L’inizio degli anni 70 gettano ombre sulle sorti degli Smile. Gli studi di astronomia sottraggono sempre più tempo a Brian May, tanto che a Febbraio si allontana per parecchio tempo dalla band a causa di un progetto di studio sulla luce zodiacale da svolgersi a Tenerife (ricordiamo che proprio su questa materia si basa la tesi con la quale Brian si è recentemente laureato in astrofisica, n.d.t.).
Con la perdita dell’entusiasmo, per la band inizia anche il momento del tirare le somme: “Soffrivamo per le nostre magre finanze al pari di qualsiasi altra band studentesca”, spiega Tim a Laura Jackson. “Riuscimmo ad esibirci in alcuni importanti concerti, come supporter di nomi di spicco per l’epoca. Abbiamo avuto anche dei bei momenti. Magari non sempre siamo stati all’altezza, ma quando eravamo al nostro meglio valevamo il prezzo del biglietto”.
Alla fine Freddie Mercury ricevette la proposta di entrare nel gruppo, dopo che le esperienze con i Wrekage, gli Ibex e i Sour Milk Sea si erano concluse o erano destinate a chiudersi con un nulla di fatto.
“Decisi di abbandonare gli Smile nel 1970 quando mi lasciai sedurre dalla musica americana”, racconta Tim. “C’era una radicale differenza rispetto alla realtà inglese. All’epoca mi capitò di ascoltare un disco che rivoluzionò completamente il mio modo di intendere la musica, il primo album di Ray Cooder. Fu una vera e propria catarsi. Decisi subito di mettermi contro il rock inglese”. Sempre parlando con Laura Jackson, aggiunge: “Quando lasciai gli Smile per le mie ragioni personali, in un certo senso segnai l’inizio dei Queen, che furono la naturale conseguenza evolutiva degli Smile. Per fortuna mi feci da parte!”.
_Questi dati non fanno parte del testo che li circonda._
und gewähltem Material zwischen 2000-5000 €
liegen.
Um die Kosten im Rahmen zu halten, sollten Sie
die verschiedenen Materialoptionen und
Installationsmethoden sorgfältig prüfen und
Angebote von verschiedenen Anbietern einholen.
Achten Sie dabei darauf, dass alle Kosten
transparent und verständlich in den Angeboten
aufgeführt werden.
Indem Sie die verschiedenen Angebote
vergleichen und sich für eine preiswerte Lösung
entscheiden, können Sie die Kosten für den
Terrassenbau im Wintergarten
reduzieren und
Con la dipartita di Tim Staffel e l’ingresso nel ruolo di vocalist di Freddie, la band perse il proprio bassista, giacché era Tim a suonarlo. Per cui il gruppo provò un paio di musicisti, primo fra tutti Mike Grose, un amico di Truro di Roger (da non mettere in relazione con Johnny Grose dei Reaction, la prima band di Taylor). Fu così che Grose divenne il quarto membro del gruppo e il bassista originale dei Queen.
L’ultimo concerto degli Smile si svolte a Truro e il mutamento del nome in Queen è testimoniato da alcuni annunci apparsi sul quotidiano di West Briton, sebbene nel concerto che la band tenne il 27 Giugno del 1970 alla City Hall di Truro, furono costretti a presentarsi ancora come Smile a causa di questioni contrattuali. Il 27 Luglio dello stesso anno, invece, per il concerto che tennero al PJ’s poterono utilizzare finalmente il nome Queen. Il loro debutto londinese si tenne poi all’Imperial College.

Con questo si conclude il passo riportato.